D'après le texte étudié, quel photographe accompagnait Marie-Hélène Bacqué pendant son voyage le long du RER B ?

---- Texte étudié

Mardi 26 novembre 2019, au Café de Flore à Paris. C’est un voyage à travers la banlieue parisienne que le Café géo de cette soirée se propose de faire en compagnie de l’unique intervenante, Marie-Hélène Bacqué, sociologue, professeur d’études urbaines à l’Université de Paris-Nanterre, et auteur du livre « Retour à Roissy. Un voyage sur le RER B » (Éditions du Seuil, 2019). Ce livre relate un voyage de près d’un mois, en mai-juin 2017, dans la banlieue parisienne en suivant la ligne B du RER, presque trente ans après le livre de l’écrivain-éditeur François Maspero qui était accompagné de la photographe Anaïk Frantz. Dans les deux cas, un voyage à deux (Marie-Hélène Bacqué était accompagnée du photographe André Mérian) et un livre à deux voix (un texte et des photos en noir et blanc).

La première partie du Café Géo a consisté en un échange d’une heure environ entre l’intervenante, Marie-Hélène Bacqué (MHB) et le modérateur, Daniel Oster (DO), dont le but était d’exposer les grandes problématiques du sujet avant la deuxième partie où l’intervenante a répondu aux questions de la salle pendant une heure également.

DO : Avant d’en venir au sujet lui-même, les transformations de la banlieue parisienne, pouvez-vous nous donner quelques informations concrètes sur la réalisation de votre voyage et sur sa mise en récit ? Je pense notamment au choix des lieux et des hébergements, au contenu du voyage (promenades, rencontres…), à la part d’improvisation, etc.

MHB : Effectivement, nous sommes partis avec André Mérian pendant pratiquement un mois, sac au dos, le log du RER B, refaisant le voyage de François Maspero presque trente ans après lui. Le livre de Maspero m’avait marqué à un moment où finalement on parlait assez peu de la banlieue. Nous sommes partis sans itinéraire précis et sans préparation, sans avoir réservé d’hôtels et sans programme. J’avais seulement des contacts car je connaissais ce territoire pour y avoir travaillé et même résidé. Nous avons beaucoup marché et rencontré un certain nombre de personnes, les unes au hasard, les autres parmi mes connaissances d’horizons très différents.

Mais c’est un voyage du XXIe siècle. En plus des cartes, nous avions des smartphones pour réserver les hébergements contrairement à l’époque de François Maspero contraint de trouver des hôtels un peu au hasard.

DO : Le voyage et le livre s’apparentent à une coupe de la banlieue parisienne selon un axe nord-est/sud-ouest, des environs de Roissy à la vallée de Chevreuse. D’une part, l’étalement urbain a été tel depuis trente ans que l’on parle de territoires « périurbains » pour les marges actuelles de la banlieue parisienne. D’autre part, l’essentiel de votre voyage s’est fait dans la banlieue Nord aux dépens de la banlieue Sud. Pouvez-vous développer rapidement ces deux aspects relatifs à votre itinéraire ?

MHB : La notion de périurbain s’impose aux marges de la banlieue, là où il y a une pénétration de l’agriculture, l’existence d’anciens villages, un tissu urbain encore relativement lâche, parfois très mal desservi, une très grande diversité notamment sociale.

--------
---- Données fournies

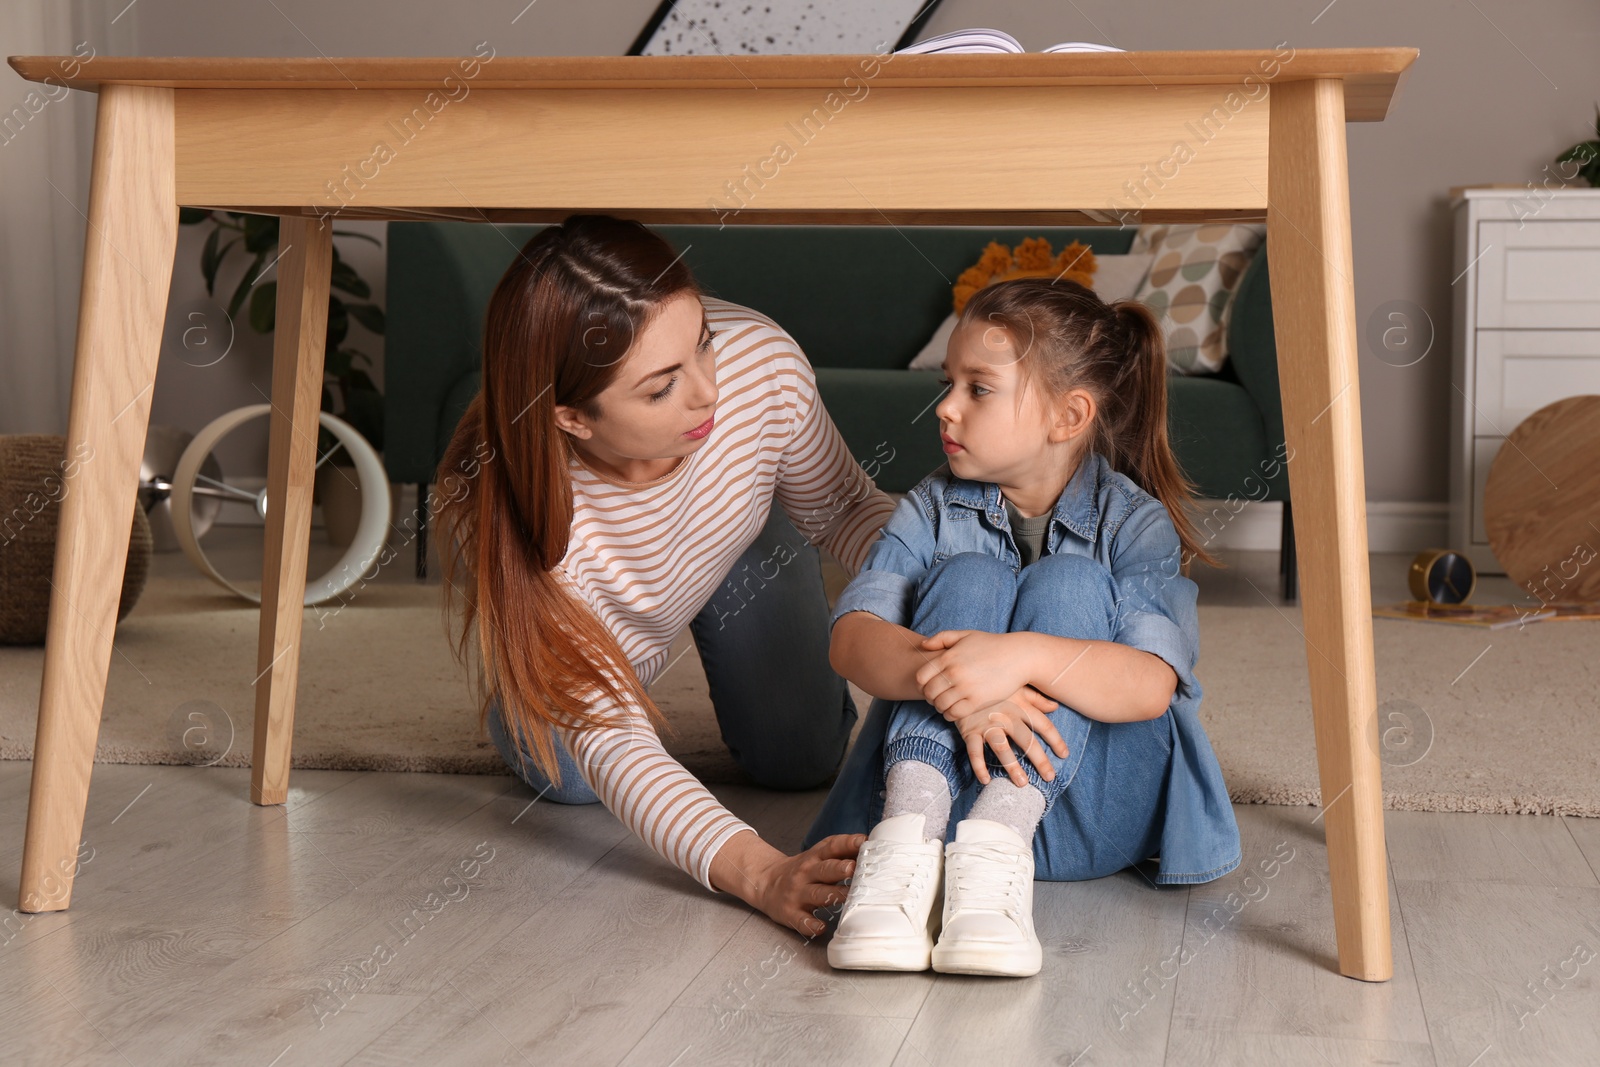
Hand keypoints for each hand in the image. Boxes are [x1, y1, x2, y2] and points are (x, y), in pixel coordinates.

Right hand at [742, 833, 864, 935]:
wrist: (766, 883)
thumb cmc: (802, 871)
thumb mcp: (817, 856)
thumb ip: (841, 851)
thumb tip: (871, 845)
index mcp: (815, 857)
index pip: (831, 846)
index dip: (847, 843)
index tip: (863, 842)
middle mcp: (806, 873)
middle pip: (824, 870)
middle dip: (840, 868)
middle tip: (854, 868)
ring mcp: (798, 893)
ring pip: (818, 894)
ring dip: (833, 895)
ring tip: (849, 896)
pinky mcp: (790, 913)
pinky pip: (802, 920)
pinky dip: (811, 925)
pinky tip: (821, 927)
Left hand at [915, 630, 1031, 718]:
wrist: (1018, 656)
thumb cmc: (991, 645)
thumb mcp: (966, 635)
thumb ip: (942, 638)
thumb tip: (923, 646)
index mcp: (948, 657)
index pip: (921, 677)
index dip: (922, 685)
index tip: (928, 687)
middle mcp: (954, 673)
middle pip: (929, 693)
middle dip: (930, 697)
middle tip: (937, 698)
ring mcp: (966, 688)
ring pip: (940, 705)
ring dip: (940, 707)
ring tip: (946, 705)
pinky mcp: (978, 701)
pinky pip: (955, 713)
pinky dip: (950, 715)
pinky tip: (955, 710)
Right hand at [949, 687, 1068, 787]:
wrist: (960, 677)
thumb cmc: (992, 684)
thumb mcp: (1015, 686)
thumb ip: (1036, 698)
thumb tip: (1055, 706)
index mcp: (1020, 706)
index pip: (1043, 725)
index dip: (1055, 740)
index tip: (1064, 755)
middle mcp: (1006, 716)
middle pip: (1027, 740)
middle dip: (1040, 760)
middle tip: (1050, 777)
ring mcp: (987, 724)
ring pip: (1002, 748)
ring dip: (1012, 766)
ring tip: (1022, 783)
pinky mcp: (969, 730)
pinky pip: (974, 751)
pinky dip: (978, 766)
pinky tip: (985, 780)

--------
---- Données fournies

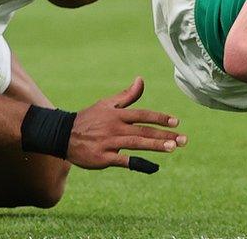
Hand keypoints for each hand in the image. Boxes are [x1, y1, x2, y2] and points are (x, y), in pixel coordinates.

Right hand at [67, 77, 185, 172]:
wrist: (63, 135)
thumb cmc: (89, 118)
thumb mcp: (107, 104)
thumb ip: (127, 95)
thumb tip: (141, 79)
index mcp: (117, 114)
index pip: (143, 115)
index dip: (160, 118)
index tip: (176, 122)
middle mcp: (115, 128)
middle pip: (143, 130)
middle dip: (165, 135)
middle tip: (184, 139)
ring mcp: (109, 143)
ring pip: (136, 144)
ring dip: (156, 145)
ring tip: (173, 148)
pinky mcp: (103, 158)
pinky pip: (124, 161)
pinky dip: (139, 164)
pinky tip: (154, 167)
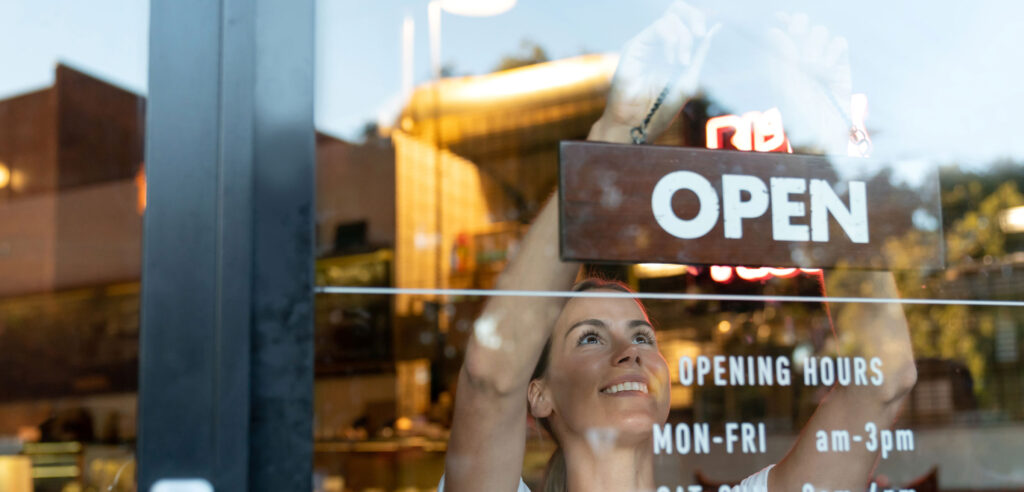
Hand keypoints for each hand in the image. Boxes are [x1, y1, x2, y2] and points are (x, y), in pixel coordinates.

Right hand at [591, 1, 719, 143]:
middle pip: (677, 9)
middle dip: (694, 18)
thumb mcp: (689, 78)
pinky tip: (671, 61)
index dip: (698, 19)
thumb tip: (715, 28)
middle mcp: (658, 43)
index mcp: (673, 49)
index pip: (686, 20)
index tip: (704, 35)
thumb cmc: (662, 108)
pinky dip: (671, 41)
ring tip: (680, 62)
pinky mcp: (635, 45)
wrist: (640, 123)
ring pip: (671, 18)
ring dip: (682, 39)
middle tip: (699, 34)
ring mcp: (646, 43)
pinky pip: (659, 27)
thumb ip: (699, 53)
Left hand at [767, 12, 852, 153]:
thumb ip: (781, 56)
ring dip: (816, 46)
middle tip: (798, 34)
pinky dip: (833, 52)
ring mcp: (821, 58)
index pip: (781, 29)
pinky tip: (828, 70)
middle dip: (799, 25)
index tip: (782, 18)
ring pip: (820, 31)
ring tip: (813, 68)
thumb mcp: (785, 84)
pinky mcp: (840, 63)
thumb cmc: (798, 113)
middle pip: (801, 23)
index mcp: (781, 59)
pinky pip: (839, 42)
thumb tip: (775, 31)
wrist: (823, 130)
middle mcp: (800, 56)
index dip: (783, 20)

--------

Réponse finale: André Mérian.